Work required
Taking the data below line by line, count those that include the word "format" and report the number alone.

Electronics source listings
____________
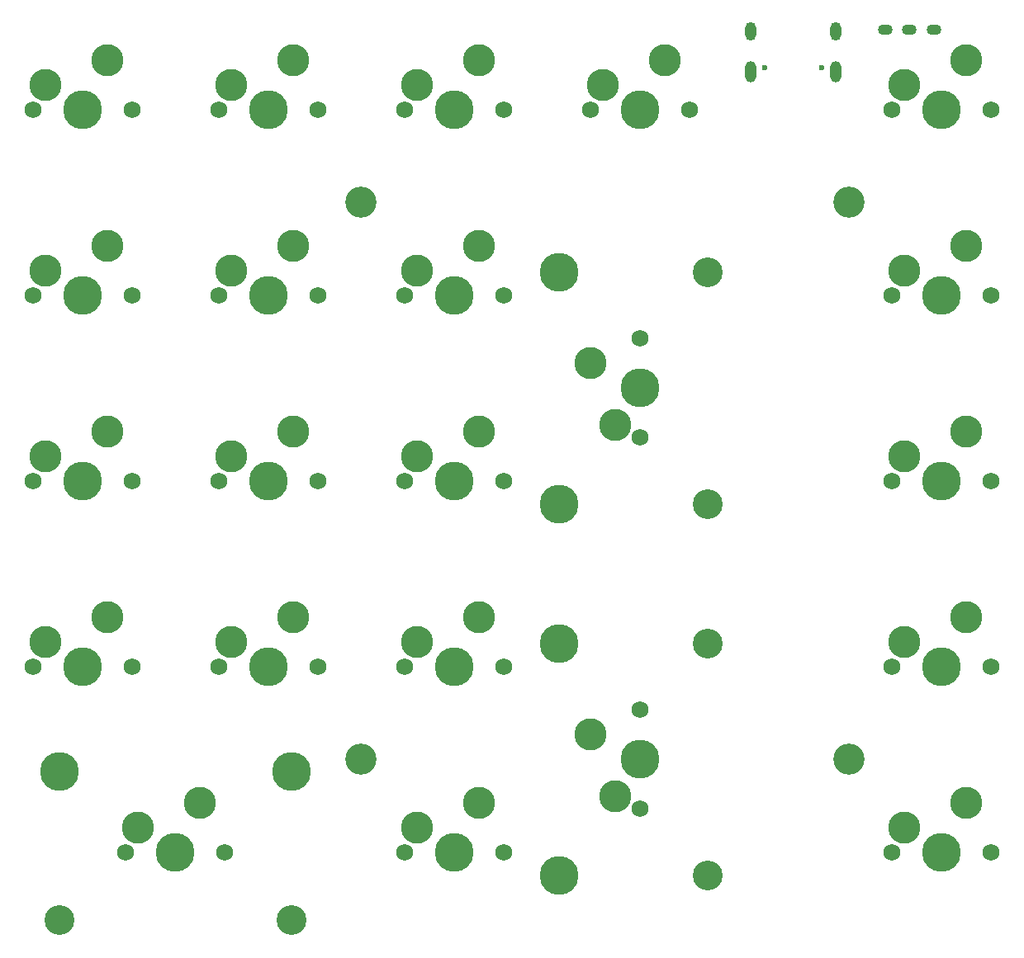
<source format=gbr>
%TF.GenerationSoftware,KiCad,Pcbnew,8.0.6*%
%TF.CreationDate,2024-11-30T15:29:51-05:00*%
%TF.ProjectId,keyboard,6b657962-6f61-4726-942e-6b696361645f,rev?*%
%TF.SameCoordinates,Original*%
%TF.FileFunction,Soldermask,Top*%
%TF.FilePolarity,Negative*%
%FSLAX46Y46*%
G04 Gerber Fmt 4.6, Leading zero omitted, Abs format (unit mm)*
G04 Created by KiCad (PCBNEW 8.0.6) date 2024-11-30 15:29:51*
%MOMM*%
%LPD*%
G01*
G04 APERTURE LIST*
%ADD10C,3.048000*%
%ADD11C,3.987800*%
%ADD12C,3.200000*%
%ADD13C,1.750000*%
%ADD14C,3.300000*%
%ADD15C,0.600000*%
%ADD16O,1.104000X2.204000*%
%ADD17O,1.104000X1.904000*%
%ADD18O,1.500000X1.100000*%
G04 APERTURE END LIST*
D10*
%TO.C,H6*%
X232410000Y-124618750D03*
D11*
X217170000Y-124618750D03*
D10*
X232410000Y-148431250D03*
D11*
X217170000Y-148431250D03*
%TD*%
D10*
%TO.C,H7*%
X189697806Y-153030855D03*
D11*
X189697806Y-137790855D03*
D10*
X165885306Y-153030855D03*
D11*
X165885306Y-137790855D03*
%TD*%
D12*
%TO.C,H2*%
X196850000Y-136525000D03*
%TD*%
%TO.C,H4*%
X246856250Y-79375000D03*
%TD*%
%TO.C,H3*%
X246856250Y-136525000D03*
%TD*%
%TO.C,H1*%
X196850000Y-79375000D03*
%TD*%
D10*
%TO.C,H5*%
X232412773Y-86522306D03*
D11*
X217172773Y-86522306D03*
D10*
X232412773Y-110334806D03*
D11*
X217172773Y-110334806D03*
%TD*%
D13*
%TO.C,NumLock1*%
X173355000Y-69850000D03*
D11*
X168275000Y-69850000D03*
D13*
X163195000Y-69850000D03*
D14*
X164465000Y-67310000D03*
X170815000Y-64770000D03*
%TD*%
D13*
%TO.C,Custom-1*%
X261461250Y-69850000D03*
D11*
X256381250Y-69850000D03*
D13*
X251301250Y-69850000D03*
D14*
X252571250Y-67310000D03*
X258921250Y-64770000D03*
%TD*%
D15*
%TO.C,J2*%
X238247500Y-65517500D03*
X244027500Y-65517500D03*
D16*
X236812500Y-66007500D03*
X245462500Y-66007500D03*
D17*
X236812500Y-61837500D03*
X245462500Y-61837500D03*
%TD*%
D13*
%TO.C,Custom-3*%
X261461250Y-107950000D03*
D11*
X256381250Y-107950000D03*
D13*
X251301250Y-107950000D03*
D14*
X252571250Y-105410000D03*
X258921250Y-102870000D03*
%TD*%
D13*
%TO.C,Key_del1*%
X211455000Y-146050000D03*
D11*
X206375000Y-146050000D03*
D13*
X201295000Y-146050000D03*
D14*
X202565000Y-143510000D03*
X208915000Y-140970000D03*
%TD*%
D13*
%TO.C,Key_4*%
X173355000Y-107950000D03*
D11*
X168275000Y-107950000D03*
D13*
X163195000Y-107950000D03*
D14*
X164465000Y-105410000D03*
X170815000Y-102870000D03*
%TD*%
D13*
%TO.C,Key_6*%
X211455000Y-107950000D03*
D11*
X206375000Y-107950000D03*
D13*
X201295000Y-107950000D03*
D14*
X202565000Y-105410000D03*
X208915000Y-102870000D03*
%TD*%
D13*
%TO.C,Key_0*%
X182880000Y-146050000D03*
D11*
X177800000Y-146050000D03*
D13*
X172720000Y-146050000D03*
D14*
X173990000Y-143510000D03*
X180340000Y-140970000D03*
%TD*%
D13*
%TO.C,Key_2*%
X192405000Y-127000000D03*
D11*
X187325000Y-127000000D03*
D13*
X182245000Y-127000000D03*
D14*
X183515000Y-124460000D03*
X189865000Y-121920000D03*
%TD*%
D13*
%TO.C,Custom-4*%
X261461250Y-127000000D03*
D11*
X256381250Y-127000000D03*
D13*
X251301250Y-127000000D03*
D14*
X252571250Y-124460000D03*
X258921250Y-121920000D03*
%TD*%
D13*
%TO.C,Key_\u002A1*%
X211455000Y-69850000D03*
D11*
X206375000Y-69850000D03*
D13*
X201295000Y-69850000D03*
D14*
X202565000Y-67310000D03*
X208915000Y-64770000D03*
%TD*%
D13*
%TO.C,Key_+1*%
X225425000Y-93345000D03*
D11*
X225425000Y-98425000D03*
D13*
X225425000Y-103505000D03*
D14*
X222885000Y-102235000D03*
X220345000Y-95885000D03*
%TD*%
D13*
%TO.C,Key_7*%
X173355000Y-88900000D03*
D11*
X168275000Y-88900000D03*
D13*
X163195000Y-88900000D03*
D14*
X164465000Y-86360000D03*
X170815000Y-83820000D03*
%TD*%
D13*
%TO.C,Custom-2*%
X261461250Y-88900000D03*
D11*
X256381250Y-88900000D03*
D13*
X251301250Y-88900000D03*
D14*
X252571250Y-86360000D03*
X258921250Y-83820000D03*
%TD*%
D13*
%TO.C,Key_8*%
X192405000Y-88900000D03*
D11*
X187325000Y-88900000D03*
D13*
X182245000Y-88900000D03*
D14*
X183515000Y-86360000D03*
X189865000Y-83820000D03*
%TD*%
D13*
%TO.C,Key_3*%
X211455000Y-127000000D03*
D11*
X206375000Y-127000000D03*
D13*
X201295000Y-127000000D03*
D14*
X202565000Y-124460000D03*
X208915000Y-121920000D03*
%TD*%
D13*
%TO.C,Key_-1*%
X230505000Y-69850000D03*
D11*
X225425000Y-69850000D03*
D13*
X220345000Y-69850000D03*
D14*
X221615000Y-67310000D03*
X227965000Y-64770000D03*
%TD*%
D13*
%TO.C,Key_9*%
X211455000Y-88900000D03*
D11*
X206375000Y-88900000D03*
D13*
X201295000Y-88900000D03*
D14*
X202565000Y-86360000D03*
X208915000Y-83820000D03*
%TD*%
D13*
%TO.C,Key_1*%
X173355000Y-127000000D03*
D11*
X168275000Y-127000000D03*
D13*
X163195000Y-127000000D03*
D14*
X164465000Y-124460000D03*
X170815000Y-121920000D03*
%TD*%
D13*
%TO.C,Custom-5*%
X261461250Y-146050000D03*
D11*
X256381250Y-146050000D03*
D13*
X251301250Y-146050000D03*
D14*
X252571250Y-143510000D03*
X258921250Y-140970000D03*
%TD*%
D13*
%TO.C,Key_/1*%
X192405000Y-69850000D03*
D11*
X187325000Y-69850000D03*
D13*
X182245000Y-69850000D03*
D14*
X183515000Y-67310000D03*
X189865000Y-64770000D03*
%TD*%
D13*
%TO.C,Key_enter1*%
X225425000Y-131445000D03*
D11*
X225425000Y-136525000D03*
D13*
X225425000Y-141605000D03*
D14*
X222885000Y-140335000D03*
X220345000Y-133985000D03*
%TD*%
D13*
%TO.C,Key_5*%
X192405000Y-107950000D03*
D11*
X187325000Y-107950000D03*
D13*
X182245000Y-107950000D03*
D14*
X183515000Y-105410000D03*
X189865000Y-102870000D03*
%TD*%
D18*
%TO.C,SW1*%
X250560000Y-61640000D03*
X253060000Y-61640000D03*
X255560000Y-61640000D03*
%TD*%
M02*

</source>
____________
Answer space
2